All of these issues are symptoms of a much bigger issue, an issue that I believe will define American evangelicals in the 21st century. As important is issues of religious liberty, sanctity of life and biblical standards of personhood and sexuality are, they are all symptoms of a much bigger narrative. The biggest issue American Evangelicals will face for the next 50 years is how we handle our transition from a moral majority to a prophetic minority. We are living in a post-Christian nation. The golden years of Christian influence on government and culture are behind us. The Moral Majority initiated culture wars in the 1980s to try and hold back the outgoing tide of our waning influence.

Whether we admit it or not, Christian values do not dominate anymore in America. We’ve lost our cultural influence to Hollywood. We’ve even lost our special day of the week to the NFL and NASCAR. We’re not dead in the water by any means, but our hopes of a Christian-dominated government/society/culture have long been dashed. We’re losing the culture wars.

But it’s not the end of the world. The early church grew and flourished in a society that was decidedly anti-Christian. The biggest issue for us is how we handle the transition from moral majority to prophetic minority. Do we go down kicking and screaming? Do we opt for a scorched earth policy, loudly condemning and judging everyone on our way to cultural obscurity? Do we jump ship and withdraw, removing ourselves from everything, circle the wagons and hold on till Jesus comes back? Do we throw our hands up, quit trying and just watch the whole place burn?

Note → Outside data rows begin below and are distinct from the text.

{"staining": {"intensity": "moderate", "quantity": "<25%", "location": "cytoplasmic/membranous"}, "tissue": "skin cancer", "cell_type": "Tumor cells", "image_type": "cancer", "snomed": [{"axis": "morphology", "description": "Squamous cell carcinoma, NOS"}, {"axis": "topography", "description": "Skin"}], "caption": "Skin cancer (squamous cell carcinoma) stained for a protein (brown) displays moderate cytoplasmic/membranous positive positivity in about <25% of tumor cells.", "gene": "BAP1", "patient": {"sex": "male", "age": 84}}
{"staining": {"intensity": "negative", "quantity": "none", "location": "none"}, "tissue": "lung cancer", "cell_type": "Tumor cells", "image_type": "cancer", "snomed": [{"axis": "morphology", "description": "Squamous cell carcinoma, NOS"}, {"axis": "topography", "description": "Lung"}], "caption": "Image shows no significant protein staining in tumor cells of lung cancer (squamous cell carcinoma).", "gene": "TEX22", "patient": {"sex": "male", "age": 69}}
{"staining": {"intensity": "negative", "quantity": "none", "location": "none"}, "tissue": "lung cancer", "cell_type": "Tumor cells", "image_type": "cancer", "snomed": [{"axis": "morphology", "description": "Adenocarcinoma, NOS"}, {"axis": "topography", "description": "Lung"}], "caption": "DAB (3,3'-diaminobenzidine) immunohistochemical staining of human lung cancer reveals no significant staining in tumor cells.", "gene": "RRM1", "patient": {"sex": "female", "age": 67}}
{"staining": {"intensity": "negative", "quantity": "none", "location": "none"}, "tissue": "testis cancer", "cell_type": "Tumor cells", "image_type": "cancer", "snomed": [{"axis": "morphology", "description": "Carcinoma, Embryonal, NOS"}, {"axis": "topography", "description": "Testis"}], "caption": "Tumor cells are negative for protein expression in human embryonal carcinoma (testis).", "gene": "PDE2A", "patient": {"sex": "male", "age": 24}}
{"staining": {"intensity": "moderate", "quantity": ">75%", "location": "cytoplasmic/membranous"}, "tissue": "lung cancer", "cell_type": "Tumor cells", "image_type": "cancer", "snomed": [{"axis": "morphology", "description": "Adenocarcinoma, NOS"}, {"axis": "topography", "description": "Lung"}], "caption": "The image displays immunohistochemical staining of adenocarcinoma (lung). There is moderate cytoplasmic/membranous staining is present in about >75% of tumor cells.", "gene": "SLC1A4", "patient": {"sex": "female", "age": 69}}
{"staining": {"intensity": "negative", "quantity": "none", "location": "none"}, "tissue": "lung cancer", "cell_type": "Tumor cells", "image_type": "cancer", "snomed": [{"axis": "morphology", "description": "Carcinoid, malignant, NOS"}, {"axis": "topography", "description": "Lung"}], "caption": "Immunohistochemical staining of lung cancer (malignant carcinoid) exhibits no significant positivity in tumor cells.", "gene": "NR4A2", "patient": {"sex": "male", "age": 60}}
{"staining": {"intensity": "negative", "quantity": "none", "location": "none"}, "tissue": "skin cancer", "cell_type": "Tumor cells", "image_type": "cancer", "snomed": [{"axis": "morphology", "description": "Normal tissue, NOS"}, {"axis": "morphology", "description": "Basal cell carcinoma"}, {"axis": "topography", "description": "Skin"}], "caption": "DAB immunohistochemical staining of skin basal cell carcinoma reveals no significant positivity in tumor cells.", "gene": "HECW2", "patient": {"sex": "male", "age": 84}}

Or do we go back to our roots, to a time in history before we came to dominate civilization through the Roman Catholic Church, to the first century? Do we attempt to rediscover the essence of what it was that allowed the church to explode in growth despite the most hostile environment possible? Do we go back and try to discern what allowed men like Daniel in the Old Testament to exert so much influence in foreign cultures?

Whichever way we go, Christianity’s influence over society as a whole has decidedly moved from the majority to the minority. Our biggest issue for the next 50 years is how we handle that transition. My prayer is that we refocus and rediscover the power of the early church, a movement not build on legislating morality or voting for the right candidate, but built on love and good deeds. That’s a movement that changed the world, and still can today.